The Max Aicher case came before the Board as an application for review of the decision of an Employment Standards Officer to deny Mr. Hawkes, a long-term employee of Max Aicher (North America) Limited (MANA) and its predecessor companies, severance pay. The discrete question before the Board in Max Aicher was whether the calculation of the employer’s payroll under section 64 of the ESA should be restricted to the Ontario operations of MANA or whether the global payroll of Max Aicher GmbH & Co KG (MAG), its parent company, should also be included in the assessment – assuming the two companies are related companies. In this regard, the Max Aicher decision took the fact situation in Paquette one step further by looking not only beyond the borders of Ontario but beyond the borders of Canada altogether. It is likewise notable that MAG, the parent company, did not have any employees of its own in Ontario.
The Board in Max Aicher began its analysis by examining section 3 of the ESA which sets out limits on the application of the employment standards contained therein. This section provides that the employment standards apply to “an employee and his or her employer” if the work is performed in Ontario or if the work performed outside Ontario is a continuation of work performed in Ontario. It was with this in mind that the Board and the Courts had interpreted section 64 prior to Paquette – a consideration that Paquette did not address.

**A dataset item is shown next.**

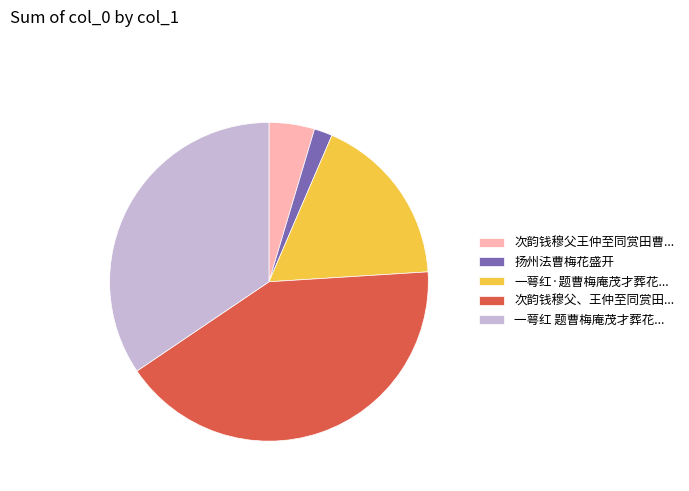

Does 扬州法曹梅花盛开 account for over 50% of the chart?

No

While acknowledging that this case was “factually different” from Paquette, the Board then went on to endorse the pre-Paquette line of cases. According to the Board (at para. 25):
….[H]aving regard to the [ESA] as a whole, while an employer may have operations and payrolls outside Ontario, it is only Ontario-based employment and operations that is captured by section 3 and therefore section 64 of the [ESA]. The absence of the words “in Ontario” in section 64 does not mean that the provisions are unrestricted…. It does not make sense to presume that provincial legislation could affect employment or operations anywhere but in Ontario…”
As a result, MAG’s global payroll was not included in the calculation of MANA’s payroll for severance pay eligibility purposes.
Takeaway for Employers
While the Board’s decision in Max Aicher does not have the force of law to officially override Paquette, a decision of the Ontario Superior Court of Justice, it certainly lends further credence to the argument that Paquette is, and should be treated as, an anomaly. And while the Max Aicher decision is unlikely to put a stop altogether to employee counsel invoking Paquette to argue that their clients are entitled to severance pay in light of the magnitude of an interprovincial or international employer’s operations, it at least reinforces and strengthens the figurative payroll “border wall” other adjudicators suggest encircles the province of Ontario. Interprovincial and international employers can thus perhaps sleep a little easier knowing that their growth and success outside Ontario may not necessarily cost them more when it comes to terminating Ontario employees.
1 Such obligations may also arise under the Canada Labour Code in the case of employees in federally regulated industries.